Kana is sent out to interview everyone, and the picture that builds up is of a weak-willed, bland husband being steamrollered by a manipulative spoiled brat of a wife. Derrick had tried to get Alf to divorce Camellia, while Fannie was afraid that if Camellia were single, she'd go after Derrick even harder. No one understands why Alf is destroying himself looking for Camellia's killer. Additionally, there's the question of how the killer could get into the room - the door and windows were locked and the key was at the front desk with the attendant. The police think a thief waited until the attendant fell asleep, grabbed the key, entered the room to steal the money and jewels and killed Camellia when she woke. Alf claims that Camellia had wanted separate rooms and that originally she was supposed to be in the Sun room. But, he'd accidentally knocked over the wine stand, spilling wine all over the floor, so they switched rooms. When she was in bed, she was covered in blankets and her face couldn't be seen; he was supposed to have had that room and he thinks that the killer had been after him. Then, Alf finally finds a witness who'd been out fishing that night. The witness claims to have seen Fannie standing on the beach in front of the hotel at 9 PM. When confronted by the police, both Fannie and Derrick admit to the murder. Question: What really happened that night?
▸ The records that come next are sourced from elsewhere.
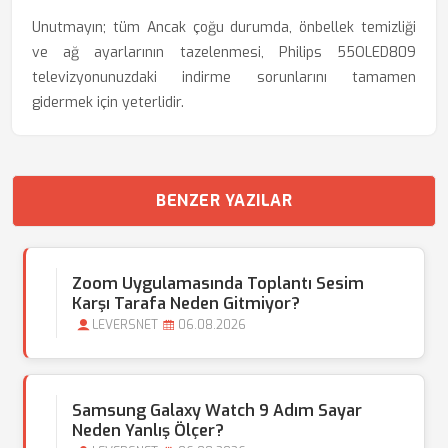
Unutmayın; tüm Ancak çoğu durumda, önbellek temizliği
ve ağ ayarlarının tazelenmesi, Philips 55OLED809
televizyonunuzdaki indirme sorunlarını tamamen
gidermek için yeterlidir.
BENZER YAZILAR
Zoom Uygulamasında Toplantı Sesim
Karşı Tarafa Neden Gitmiyor?
LEVERSNET
06.08.2026
Samsung Galaxy Watch 9 Adım Sayar
Neden Yanlış Ölçer?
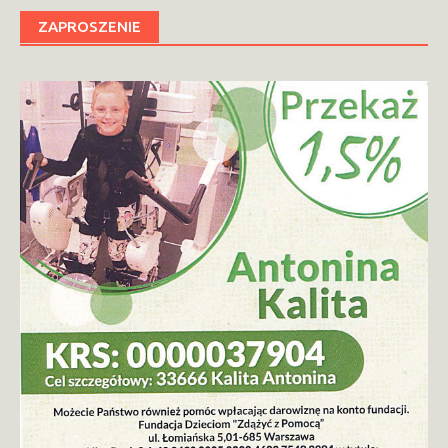
ZAPROSZENIE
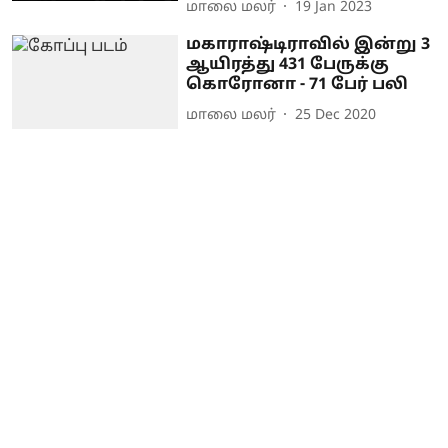
மாலை மலர்
19 Jan 2023
மகாராஷ்டிராவில் இன்று 3
ஆயிரத்து 431 பேருக்கு
கொரோனா - 71 பேர் பலி
மாலை மலர்
25 Dec 2020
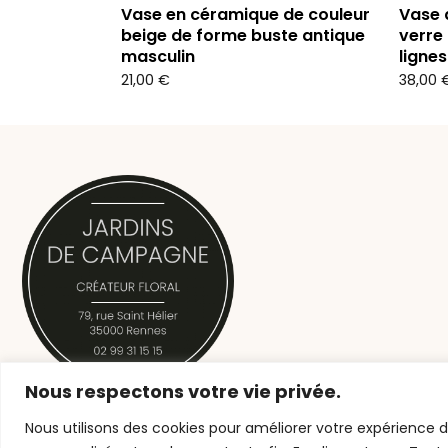
Vase en céramique de couleur
Vase 
beige de forme buste antique
verre 
masculin
ligne
21,00
€
38,00
Nous respectons votre vie privée.
Jardins de Campagne, vos artisans fleuristes
Rennais à votre service
Nous utilisons des cookies pour améliorer votre expérience d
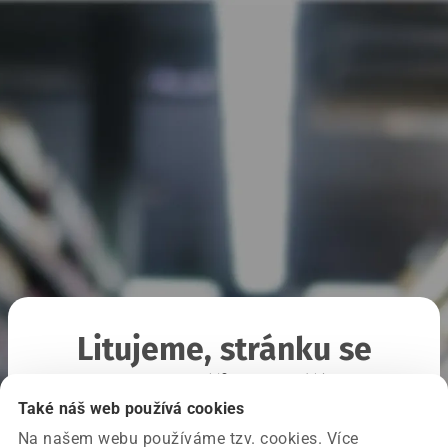
Litujeme, stránku se
nepodařilo načíst
Také náš web používá cookies
Na našem webu používáme tzv. cookies. Více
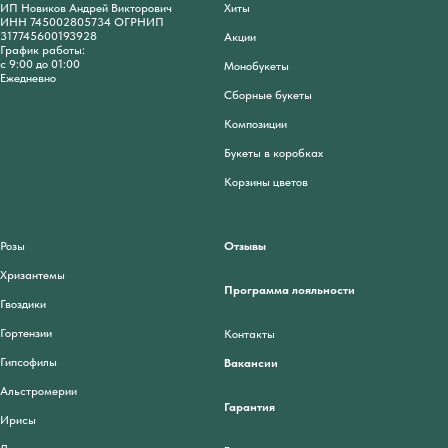
ИП Новиков Андрей Викторович
Хиты
ИНН 745002805734 ОГРНИП
317745600193928
Акции
График работы:
с 9:00 до 01:00
Монобукеты
Ежедневно
Сборные букеты
Композиции
Букеты в коробках
Корзины цветов
Розы
Отзывы
Хризантемы
Программа лояльности
Гвоздики
Гортензии
Контакты
Гипсофилы
Вакансии
Альстромерии
Гарантия
Ирисы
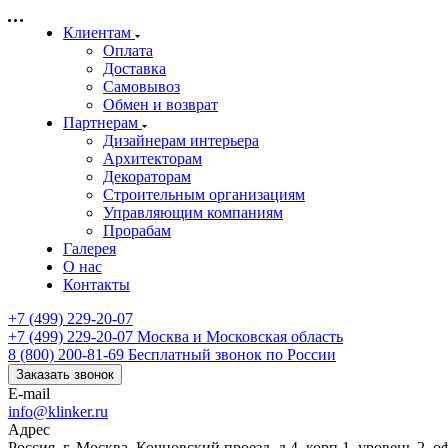
Клиентам
Оплата
Доставка
Самовывоз
Обмен и возврат
Партнерам
Дизайнерам интерьера
Архитекторам
Декораторам
Строительным организациям
Управляющим компаниям
Прорабам
Галерея
О нас
Контакты
+7 (499) 229-20-07
+7 (499) 229-20-07
Москва и Московская область
8 (800) 200-81-69
Бесплатный звонок по России
Заказать звонок
E-mail
info@klinker.ru
Адрес
Россия, г. Москва, Кочновский проезд, д.4, корп.1, уровень 2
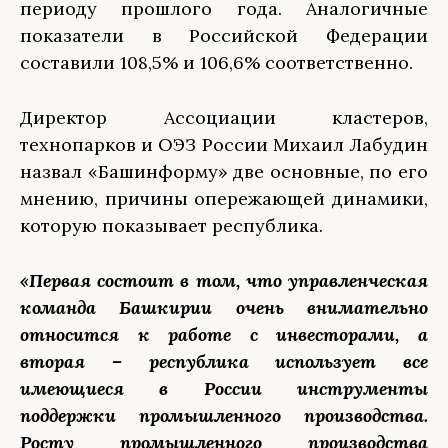
периоду прошлого года. Аналогичные
показатели в Российской Федерации
составили 108,5% и 106,6% соответственно.
Директор Ассоциации кластеров,
технопарков и ОЭЗ России Михаил Лабудин
назвал «Башинформу» две основные, по его
мнению, причины опережающей динамики,
которую показывает республика.
«Первая состоит в том, что управленческая
команда Башкирии очень внимательно
относится к работе с инвесторами, а
вторая – республика использует все
имеющиеся в России инструменты
поддержки промышленного производства.
Росту промышленного производства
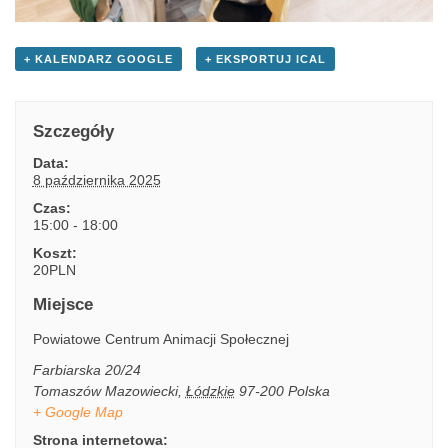
+ KALENDARZ GOOGLE
+ EKSPORTUJ ICAL
Szczegóły
Data:
8 października 2025
Czas:
15:00 - 18:00
Koszt:
20PLN
Miejsce
Powiatowe Centrum Animacji Społecznej
Farbiarska 20/24
Tomaszów Mazowiecki
,
Łódzkie
97-200
Polska
+ Google Map
Strona internetowa:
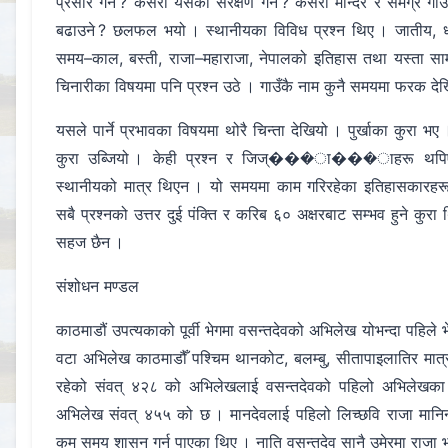
प्रसार गर्ने ? कसरी यसको संरक्षण गर्ने ? कसरी मन्दिर र समग्र
बढाउने ? छलफल भयो । स्थानीयका विविध प्रश्न थिए । जातीय, धा
समय–काल, बस्ती, राजा–महाराजा, नेपालको इतिहास तथा यस्ता सामग
चिनारीका विषयमा पनि प्रश्न उठे । गाउँकै नाम कुनै समयमा फरक दे
यसले पार्ने प्रभावका विषयमा थोरै चिन्ता देखियो । पुर्खाका कुरा 
कुरा उब्जियो । केही प्रश्न र जिज्���ा���ाहरू थपिए ।
स्थानीयको मात्र थिएन । यो समयमा काम गरिरहेका इतिहासकारहरूम
सबै प्रश्नको उत्तर दुई पंक्ति र करिब ६० अक्षरबाट सम्भव हुने कुरा
सहज छैन ।
संशोधन मण्डल
काठमाडौं उपत्यकाको पूर्वी भेगमा वसन्तदेवको अभिलेख योभन्दा पहिल
वटा अभिलेख काठमाडौँ पश्चिम थानकोट, बलम्बु, सीतापाइलातिर मात
रहेको संवत् ४२८ को अभिलेखलाई वसन्तदेवको पहिलो अभिलेखका 
अभिलेख संवत् ४५५ को छ । मानदेवलाई पहिलो लिच्छवि राजा मानिन
कम समय शासन गर्न पाएका थिए । नाति वसन्तदेव सानै उमेरमा राजा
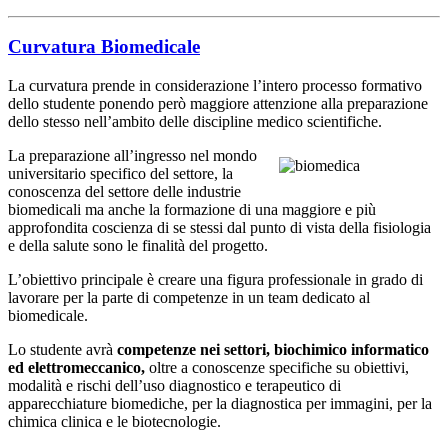
Curvatura Biomedicale
La curvatura prende in considerazione l’intero processo formativo
dello studente ponendo però maggiore attenzione alla preparazione
dello stesso nell’ambito delle discipline medico scientifiche.
La preparazione all’ingresso nel mondo
universitario specifico del settore, la
conoscenza del settore delle industrie
biomedicali ma anche la formazione di una maggiore e più
approfondita coscienza di se stessi dal punto di vista della fisiologia
e della salute sono le finalità del progetto.
L’obiettivo principale è creare una figura professionale in grado di
lavorare per la parte di competenze in un team dedicato al
biomedicale.
Lo studente avrà
competenze nei settori, biochimico informatico
ed elettromeccanico,
oltre a conoscenze specifiche su obiettivi,
modalità e rischi dell’uso diagnostico e terapeutico di
apparecchiature biomediche, per la diagnostica per immagini, per la
chimica clinica e le biotecnologie.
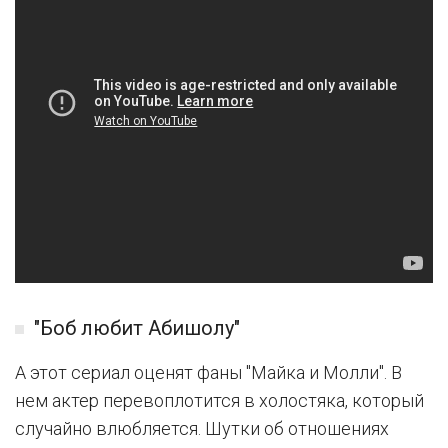
"Боб любит Абишолу"
А этот сериал оценят фаны "Майка и Молли". В
нем актер перевоплотится в холостяка, который
случайно влюбляется. Шутки об отношениях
Science: A brief description of topology and the properties of shapes, including the Pretzel and Squaring the Square problems.
Payment: None.

------------ Spoilers ------------

Touma points out that at 9 PM, when Camellia had gone to bed, Alf had left the Moon and Sun room keys on the table, where Fannie could have gotten to them and switched in her own key for the Moon room key. Then, she received a note telling her to stand on the beach in front of the hotel (where the witness could see and identify her). She heard a gunshot, and saw Derrick standing in front of the window inside the room. She and Derrick both got to the front entrance of the hotel at the same time the police had arrived, and had concocted the story about visiting the town together to protect each other (Derrick thinking that Fannie's disappearance was suspicious, and Fannie knowing that Derrick was the killer). The problem was that the police didn't follow the clues far enough, so the real killer kept pushing for the evidence that the police were supposed to have found themselves. In fact, the real killer had made sure Camellia would be in the moon room, because it was the only one with the properly-shaped glass frame on the door. The killer used a glass cutter to cut out the moon panel and reached through the opening to unlock the door from the inside. Then he slid the remaining glass down inside the panel to hide the hole. Wearing a jacket that looked like Derrick's, he stood in front of the window and shot his wife. Touma offers to have the police dismantle the door to see the hole in the glass and Alf confesses. He'd agreed with something Derrick had once said, about Camellia being poison, because he'd done all this after she'd poisoned him. But, what had pushed him over the edge was the motto over the doorway in the lobby - "Publish or Perish".



Summary: Both Emperor and Shape are weak. Emperor's main message seems to be "get everything in writing", which duplicates the chief point in Dreamcatcher in C.M.B. vol. 30. Otherwise, it's going to appeal to people that like looking behind the scenes of Japanese comedy teams. I had great hopes for Shape when I saw that the name of the hotel was "Geometry", but there's very little real math in the story, and there's no connection between math, and how the murder occurred. The "Publish or Perish" link makes for an extremely weak motive. I've said before that my favorite part of Q.E.D. is when Motohiro sticks to math, science and logic, which doesn't really happen in either of these stories. I recommend this volume only to fans of the series.